7. Faites de la place pour Dieu.  On me demande souvent: «Comment savoir quoi faire quand…?» et puis généralement ce qui suit est un scénario incroyablement difficile. La réponse honnête est que, la plupart du temps, je ne sais pas quoi faire. J'ai appris que mon rôle le plus critique est de faire de la place pour Dieu. Quand je fais cela, Il vient et offre ce qui nous manque (sagesse, discernement, maîtrise de soi, paix…) C'est la première et la plus importante étape vers la maîtrise de l'histoire dure.

8. Ne répondez pas au besoin de quelqu'un que Jésus peut.  Jésus pardonne, Jésus dirige, Jésus réconforte. Il fournit des réponses, Il condamne. C'est son travail. Je peux jouer un rôle qui n'est pas le mien beaucoup trop facilement, surtout quand quelqu'un m'y met volontiers. Je ne referai pas ça: les conséquences sont graves. Les histoires difficiles devraient nous attirer vers Jésus, pas vers l'homme. Nous sommes à notre meilleur lorsque nous renforçons continuellement cette vérité.

9. Croyez et communiquez. Il est souverain.  S'Il l'a permis, Il a un but pour cela. Si quelque chose ou quelqu'un ne bouge pas selon notre calendrier, nous pouvons avoir confiance que Dieu, qui a une meilleure perspective, travaille sur ce que nous ne pouvons pas voir. La paix est au sommet de cette vérité: il a le contrôle et on peut lui faire confiance.

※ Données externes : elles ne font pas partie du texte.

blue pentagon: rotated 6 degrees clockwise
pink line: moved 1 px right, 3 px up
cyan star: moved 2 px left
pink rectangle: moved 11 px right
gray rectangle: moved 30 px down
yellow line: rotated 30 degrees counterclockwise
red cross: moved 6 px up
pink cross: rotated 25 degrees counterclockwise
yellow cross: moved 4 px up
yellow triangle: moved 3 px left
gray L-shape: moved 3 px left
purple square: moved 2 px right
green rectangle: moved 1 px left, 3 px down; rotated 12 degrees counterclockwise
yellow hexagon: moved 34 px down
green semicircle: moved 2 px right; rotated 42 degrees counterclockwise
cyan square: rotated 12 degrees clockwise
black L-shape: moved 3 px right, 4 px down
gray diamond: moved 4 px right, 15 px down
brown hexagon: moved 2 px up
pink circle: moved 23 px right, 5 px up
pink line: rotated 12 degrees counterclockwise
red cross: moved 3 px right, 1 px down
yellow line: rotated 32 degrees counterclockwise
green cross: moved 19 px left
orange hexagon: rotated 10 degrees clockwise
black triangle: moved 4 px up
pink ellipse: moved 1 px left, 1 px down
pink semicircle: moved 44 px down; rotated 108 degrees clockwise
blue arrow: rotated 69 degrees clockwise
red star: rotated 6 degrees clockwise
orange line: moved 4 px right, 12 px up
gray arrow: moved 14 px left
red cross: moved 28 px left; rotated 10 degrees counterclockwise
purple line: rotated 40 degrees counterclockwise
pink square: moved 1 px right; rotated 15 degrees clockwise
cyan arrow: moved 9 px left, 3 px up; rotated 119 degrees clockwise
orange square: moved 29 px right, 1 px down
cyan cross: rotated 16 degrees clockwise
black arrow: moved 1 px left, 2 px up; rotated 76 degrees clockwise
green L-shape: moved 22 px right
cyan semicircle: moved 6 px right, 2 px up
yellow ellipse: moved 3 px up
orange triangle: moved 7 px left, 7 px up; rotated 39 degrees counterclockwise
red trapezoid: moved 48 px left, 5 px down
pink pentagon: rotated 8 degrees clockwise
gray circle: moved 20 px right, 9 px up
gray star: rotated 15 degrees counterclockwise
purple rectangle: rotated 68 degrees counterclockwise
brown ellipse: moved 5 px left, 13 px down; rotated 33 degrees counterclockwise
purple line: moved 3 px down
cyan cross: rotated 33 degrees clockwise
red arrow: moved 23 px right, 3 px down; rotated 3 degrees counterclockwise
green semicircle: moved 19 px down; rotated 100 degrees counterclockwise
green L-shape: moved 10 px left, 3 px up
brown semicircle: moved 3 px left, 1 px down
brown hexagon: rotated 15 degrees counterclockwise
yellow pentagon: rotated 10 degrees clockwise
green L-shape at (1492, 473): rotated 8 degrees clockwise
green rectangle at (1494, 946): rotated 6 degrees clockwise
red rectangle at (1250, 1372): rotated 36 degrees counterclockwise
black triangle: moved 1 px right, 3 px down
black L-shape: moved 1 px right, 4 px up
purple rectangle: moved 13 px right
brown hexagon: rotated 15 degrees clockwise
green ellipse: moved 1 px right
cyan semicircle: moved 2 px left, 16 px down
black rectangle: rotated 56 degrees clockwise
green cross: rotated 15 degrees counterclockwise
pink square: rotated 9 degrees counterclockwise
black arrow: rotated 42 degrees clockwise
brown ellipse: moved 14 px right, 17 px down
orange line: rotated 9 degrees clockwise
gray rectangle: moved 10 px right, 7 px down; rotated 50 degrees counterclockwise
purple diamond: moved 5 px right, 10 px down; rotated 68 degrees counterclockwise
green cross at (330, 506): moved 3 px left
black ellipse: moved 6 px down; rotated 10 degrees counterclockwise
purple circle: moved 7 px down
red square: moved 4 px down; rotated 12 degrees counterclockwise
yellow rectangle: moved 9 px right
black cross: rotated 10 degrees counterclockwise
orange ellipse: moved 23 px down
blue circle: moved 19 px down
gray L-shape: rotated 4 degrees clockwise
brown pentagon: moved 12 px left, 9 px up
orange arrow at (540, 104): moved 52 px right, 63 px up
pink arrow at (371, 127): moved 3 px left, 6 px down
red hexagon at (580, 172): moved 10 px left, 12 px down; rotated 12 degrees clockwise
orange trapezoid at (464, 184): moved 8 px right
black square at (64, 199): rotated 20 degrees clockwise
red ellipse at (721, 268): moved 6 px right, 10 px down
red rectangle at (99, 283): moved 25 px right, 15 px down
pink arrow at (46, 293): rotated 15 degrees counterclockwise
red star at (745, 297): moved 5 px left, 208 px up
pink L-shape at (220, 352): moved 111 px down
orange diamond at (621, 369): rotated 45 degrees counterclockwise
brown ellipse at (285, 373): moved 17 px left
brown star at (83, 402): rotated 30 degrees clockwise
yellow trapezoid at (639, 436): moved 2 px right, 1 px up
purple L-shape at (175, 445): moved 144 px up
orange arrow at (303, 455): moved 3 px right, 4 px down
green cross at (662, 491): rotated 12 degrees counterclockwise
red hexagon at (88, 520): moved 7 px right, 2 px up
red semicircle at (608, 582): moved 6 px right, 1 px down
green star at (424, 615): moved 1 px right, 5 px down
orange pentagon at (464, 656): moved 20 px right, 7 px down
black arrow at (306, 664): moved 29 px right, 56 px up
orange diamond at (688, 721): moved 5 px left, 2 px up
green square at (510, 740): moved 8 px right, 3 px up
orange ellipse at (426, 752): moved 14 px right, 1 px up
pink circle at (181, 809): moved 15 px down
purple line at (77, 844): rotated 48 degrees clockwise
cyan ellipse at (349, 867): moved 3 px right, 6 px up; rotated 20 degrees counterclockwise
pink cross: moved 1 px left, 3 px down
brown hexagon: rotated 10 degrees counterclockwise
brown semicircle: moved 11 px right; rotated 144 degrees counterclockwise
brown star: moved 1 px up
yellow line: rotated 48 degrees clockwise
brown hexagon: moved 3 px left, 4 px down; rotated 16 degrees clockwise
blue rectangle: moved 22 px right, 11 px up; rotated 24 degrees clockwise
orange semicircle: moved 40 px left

10. Dites la vérité, même si quelqu'un ne veut pas l'entendre. Ce dont nous avons tous besoin, c'est plus de vérité et moins de faux-semblants dans nos vies. Nous vivons dans un monde où nous entendons ce que nous voulons et nous ignorons ce que nous n'aimons pas. Dans une crise, nous avons le privilège de rappeler à toutes les personnes impliquées: la Bible est le fil à plomb et toutes les décisions doivent être prises au même niveau. Si quelque chose ne correspond pas aux Écritures, je dois l'appeler dissonance. Cela peut créer un moment désordonné, mais cela maintient le processus de guérison sur la bonne voie.

Jésus, merci, il n'y a pas d'histoire trop difficile pour Toi.   Merci pour la paix que vous nous offrez au milieu de toute crise ou chaos. Apprenez-moi à vous représenter dans toutes les conversations. Aide-moi à me souvenir de ce que tu as enseigné et de ce que tu dis.   Merci d'être notre Sauveur à tous. Amen.